Ummm, no. Contrary to popular thought (and fodder for neat-o articles written to put one on the map…wait, I take it back. A journalist would never stoop to this), at most universities the coaches that recruit these players care about their futures more than they do wins and losses. I know there are exceptions, but I believe these are rare. But every player in D-1 signed that scholly believing the NFL was their next stop, and when something or someone cuts that dream short, expect a robot programmer like Kirschman, still warm from the Friday night lights he used to be a star under, to be upset about it.
Medical Scholarships are a blessing. They prevent a player’s sustained injury from shipwrecking their pursuit of paid-for education…you know, on someone else’s dime. Give your favorite university a call today and ask what the total package is for tuition, room and board, fees and books. As a father, it gives me diarrhea every time I think about it. What an incredible blessing a scholarship is, but even more so, what a huge blessing having a school agree to continue to pay for your education when the reason they were originally paying for your education circumstantially is no longer in play.
The NCAA created this mess. They regulate, re-regulate and over regulate everything you can imagine. Want to fix “the problem?”… Take away the scholarship limitations…or expand them back to 95 players. I absolutely believe coaches have the best in mind for the players they bring into their programs, but at the very same time, if you don’t understand the climate of college football, you don’t understand college football.
Ask Mark Richt today, sitting at 0-2 in the conference and in a three year lull at Georgia, what’s more important: Putting the best athletes he can find on the field against Mississippi State or floating a spot to a player who is injured and will never see the field again? You won’t find a better man in the game, but you won’t find a coach in worse need of a win.
Their livelihoods are based on remaining competitive. In some cases, that translates directly to wins and losses. And if the system created by the NCAA requires that they shed a player who medically will never be able to contribute at the level maybe they once did or could, point your finger at Indianapolis, not Tuscaloosa.

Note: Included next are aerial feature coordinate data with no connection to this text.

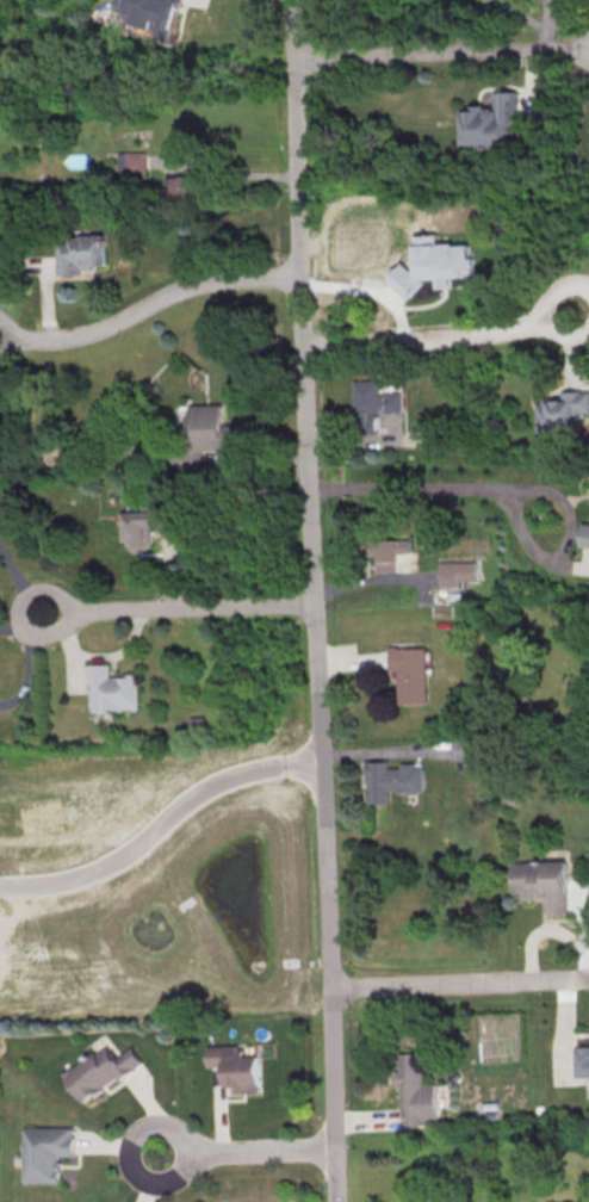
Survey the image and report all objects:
building: (154, 13)
road: (441, 50)
building: (494, 120)
building: (131, 162)
road: (221, 174)
building: (185, 186)
building: (81, 253)
building: (437, 267)
road: (579, 303)
road: (147, 304)
road: (436, 334)
building: (368, 406)
building: (562, 413)
building: (200, 437)
road: (358, 440)
road: (253, 469)
road: (468, 488)
building: (147, 526)
building: (585, 534)
building: (385, 553)
building: (453, 572)
road: (373, 578)
road: (19, 584)
road: (313, 600)
road: (178, 608)
road: (34, 647)
road: (351, 661)
building: (407, 673)
building: (110, 689)
building: (461, 749)
road: (386, 751)
building: (388, 782)
road: (158, 822)
building: (539, 884)
road: (459, 981)
building: (580, 1061)
building: (235, 1068)
building: (100, 1070)
building: (412, 1091)
road: (365, 1119)
road: (245, 1151)
building: (44, 1152)
building: (422, 1201)

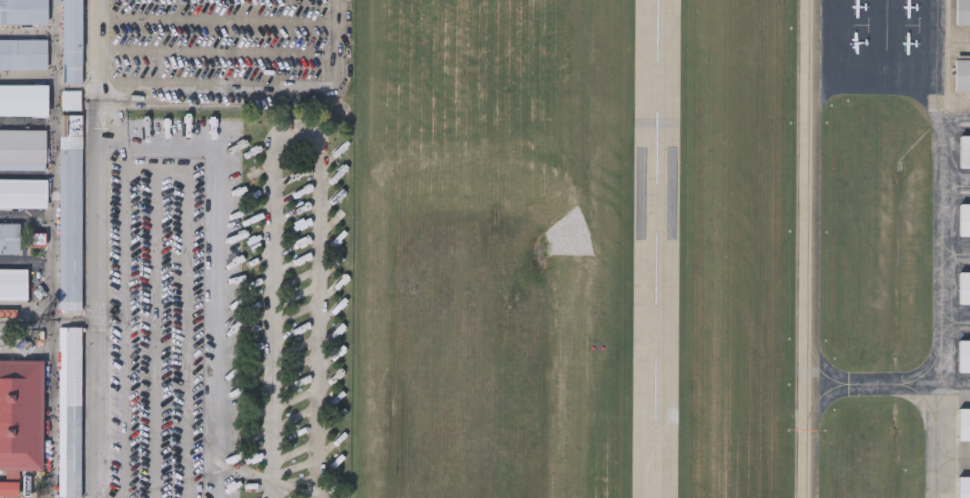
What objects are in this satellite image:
building: (23, 11)
building: (962, 12)
road: (340, 41)
building: (70, 42)
airport apron: (879, 52)
building: (22, 53)
building: (962, 74)
road: (220, 82)
building: (23, 99)
building: (70, 99)
road: (299, 128)
building: (22, 148)
building: (964, 150)
building: (22, 192)
building: (69, 211)
building: (964, 218)
building: (9, 237)
road: (97, 248)
parking lot: (226, 248)
road: (54, 249)
airport: (659, 249)
airport runway: (660, 249)
building: (12, 283)
road: (221, 285)
building: (963, 286)
airport taxiway: (815, 301)
road: (27, 313)
road: (75, 314)
building: (963, 354)
building: (68, 411)
building: (20, 413)
building: (963, 423)
building: (963, 486)
building: (15, 487)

In summary, to read the article you’d believe Alabama is the only team in America to have disgruntled players who left the program disappointed with how the way things played out for them. These players have mouths, and some of them use them. That’s okay…this is America and (today) we still have freedom of speech.
But give us a freaking break, Wall Street Journal. I’m sure there’s something more enlightening you could give us on the economy.
Note: Attempts to reach Hannah Karp and Darren Everson were unsuccessful.